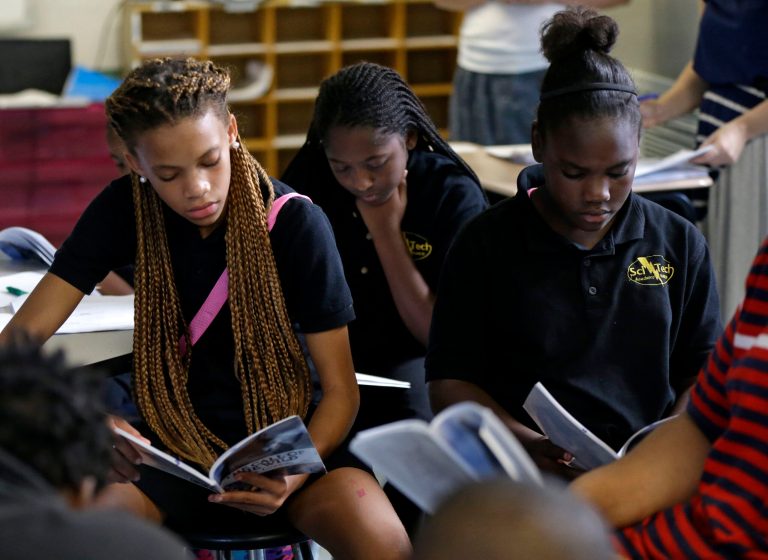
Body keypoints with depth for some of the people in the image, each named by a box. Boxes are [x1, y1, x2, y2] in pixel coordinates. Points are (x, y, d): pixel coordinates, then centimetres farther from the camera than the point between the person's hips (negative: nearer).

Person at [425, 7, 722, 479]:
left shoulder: (680, 244, 16)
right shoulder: (486, 245, 9)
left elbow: (706, 375, 17)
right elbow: (449, 386, 6)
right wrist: (532, 445, -12)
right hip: (524, 475, -1)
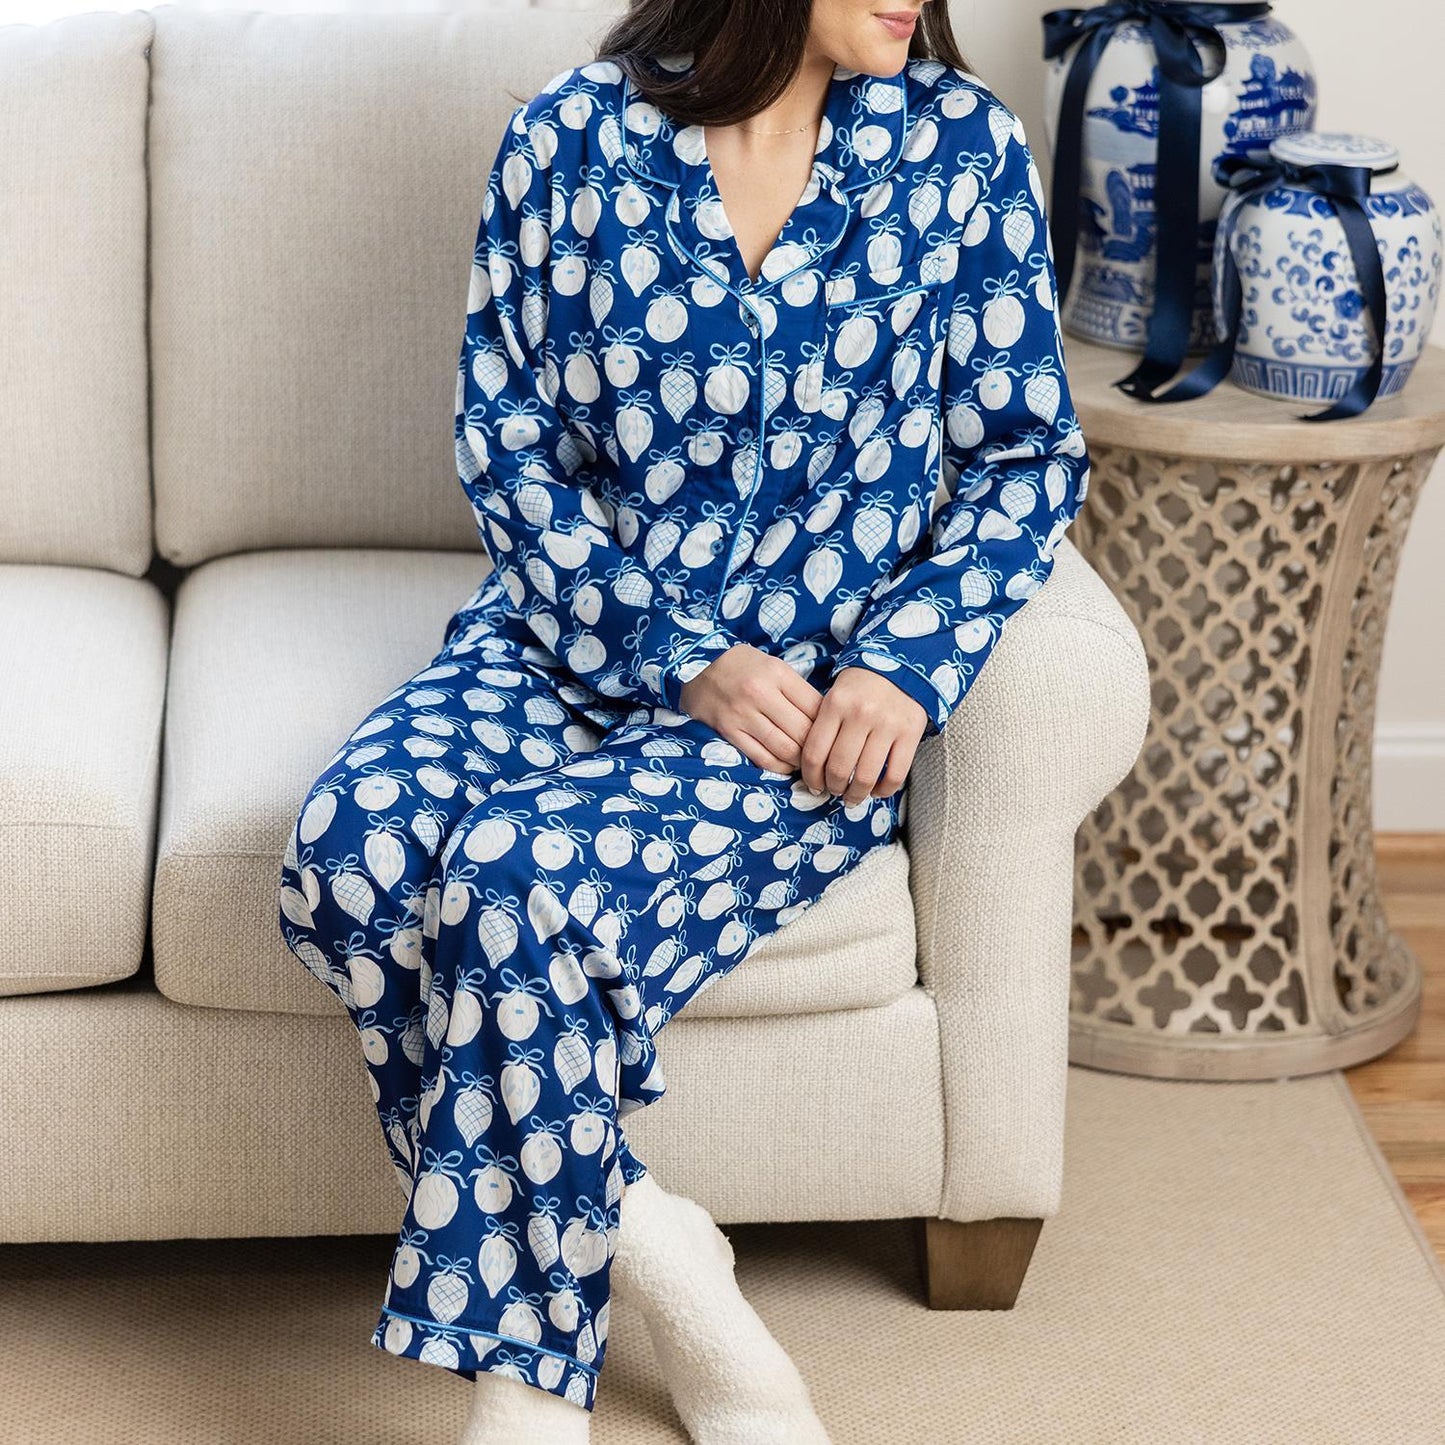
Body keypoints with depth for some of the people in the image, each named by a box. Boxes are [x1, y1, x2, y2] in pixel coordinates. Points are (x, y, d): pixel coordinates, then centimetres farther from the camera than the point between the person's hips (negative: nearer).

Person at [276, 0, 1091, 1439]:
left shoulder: (963, 145, 1)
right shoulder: (573, 136, 1)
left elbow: (1029, 453, 6)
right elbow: (506, 444, 2)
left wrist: (904, 665, -10)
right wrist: (679, 656, -11)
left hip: (817, 687, -2)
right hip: (572, 633, 2)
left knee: (524, 878, -30)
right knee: (352, 853, -28)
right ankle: (658, 1260, -14)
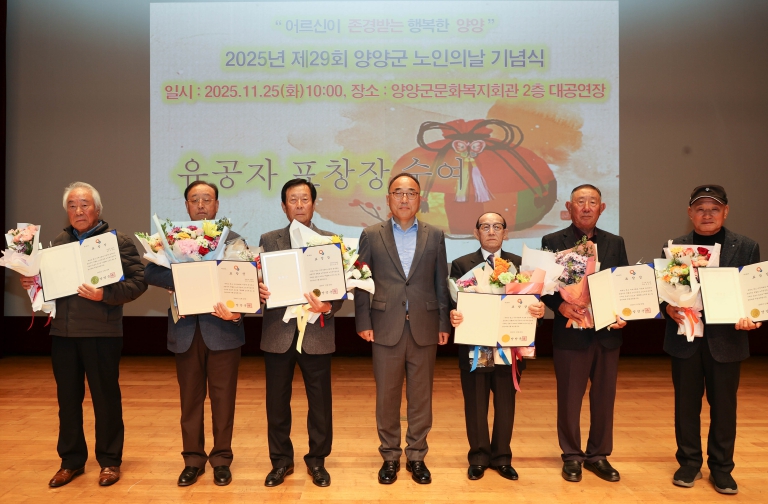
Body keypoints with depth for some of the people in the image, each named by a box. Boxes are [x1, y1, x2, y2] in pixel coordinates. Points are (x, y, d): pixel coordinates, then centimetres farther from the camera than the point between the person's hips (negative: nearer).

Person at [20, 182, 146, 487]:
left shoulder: (118, 241, -4)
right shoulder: (58, 243, 13)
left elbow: (138, 282, -12)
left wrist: (105, 295, -23)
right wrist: (31, 282, -1)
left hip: (101, 333, -5)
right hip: (62, 332, 5)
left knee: (106, 398, 6)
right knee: (67, 398, 13)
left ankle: (109, 461, 20)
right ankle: (71, 461, 28)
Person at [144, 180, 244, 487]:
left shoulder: (233, 239, 1)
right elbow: (151, 273, -5)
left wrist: (236, 311, -24)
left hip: (222, 329, -2)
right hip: (186, 330, 2)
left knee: (222, 398, 7)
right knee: (190, 399, 12)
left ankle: (221, 459, 22)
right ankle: (193, 460, 26)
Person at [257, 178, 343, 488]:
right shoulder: (268, 240, 7)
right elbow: (259, 282, 4)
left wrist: (328, 307, -20)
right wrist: (260, 292, -19)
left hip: (316, 333, -1)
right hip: (278, 332, 1)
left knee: (319, 401, 8)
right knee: (277, 401, 10)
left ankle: (317, 460, 26)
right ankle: (281, 461, 28)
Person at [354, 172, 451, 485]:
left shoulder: (434, 236, 7)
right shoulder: (371, 235, 4)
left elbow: (442, 283, 6)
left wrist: (444, 324, 2)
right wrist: (363, 323, -4)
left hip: (424, 329, 1)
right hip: (386, 328, -1)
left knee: (421, 397, 10)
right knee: (387, 397, 8)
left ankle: (416, 457, 25)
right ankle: (390, 457, 25)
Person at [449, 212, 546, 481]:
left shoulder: (520, 264, 5)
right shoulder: (461, 264, 1)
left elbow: (530, 301, -1)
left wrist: (538, 310, -23)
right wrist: (453, 315, -26)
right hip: (474, 348, -1)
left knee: (505, 405, 12)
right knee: (476, 406, 10)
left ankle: (502, 458, 29)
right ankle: (478, 458, 27)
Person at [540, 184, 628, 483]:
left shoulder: (615, 243, 9)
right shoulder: (553, 242, -2)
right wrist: (561, 306, -22)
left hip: (608, 332, 3)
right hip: (570, 332, -3)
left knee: (604, 397, 12)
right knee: (569, 398, 8)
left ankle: (598, 455, 29)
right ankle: (572, 456, 24)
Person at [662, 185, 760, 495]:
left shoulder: (747, 248, 2)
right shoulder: (673, 247, 3)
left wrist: (751, 317, -17)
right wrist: (669, 308, -19)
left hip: (726, 340, 0)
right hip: (685, 338, 1)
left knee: (724, 406, 10)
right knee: (686, 405, 10)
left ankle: (721, 468, 26)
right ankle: (689, 462, 26)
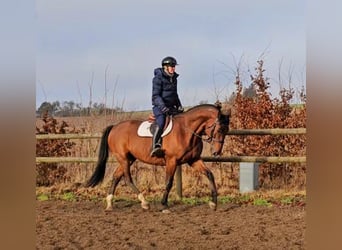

▶ Your objective:
Reproduce the material from its beginning through the line holding "left shoulder: (118, 241, -4)", inclusive, swapping "centimetres" for "cm" and changing nothing else. Leave out the pictures.

▶ Solution to this problem:
Body keypoints with depth for some of the people in the image, each named by a box. Boxes are [x1, y1, x2, y2] in pixel coordinates. Points are (x, y, d): pixel coordinates, then cm farther from the camera than the point between the person's hips (negative: nearer).

Person at [425, 7, 722, 479]:
left shoulder: (680, 244, 16)
right shoulder: (486, 245, 9)
left elbow: (706, 375, 17)
right elbow: (449, 386, 6)
right wrist: (532, 445, -12)
right hip: (524, 475, -1)
Body keypoints with depth for some of the people in the image, each named by a box. Boxes are [x1, y1, x2, y2] in pixel coordinates. Points are (x, y, d): pixel coordinates, then cm farther from the camera than the point between the person's hips (negative: nearer).

Person at [276, 0, 1091, 1439]:
left shoulder: (963, 145, 1)
right shoulder: (573, 136, 1)
left elbow: (1029, 453, 6)
right elbow: (506, 444, 2)
left wrist: (904, 665, -10)
right wrist: (679, 656, -11)
left hip: (817, 687, -2)
right hip: (572, 633, 2)
left knee: (524, 878, -30)
right knee: (352, 853, -28)
right ankle: (658, 1260, -14)
Body keypoints with depth for some of the people in the image, each named by a box. Boxes are [x1, y1, x2, y2] in pixel coordinates. Points are (x, y, d): pixel coordinates, then cm farther from the camera than the point between the person's hips (negative: nearer).

Person at [20, 182, 146, 487]:
left shoulder: (118, 241, -4)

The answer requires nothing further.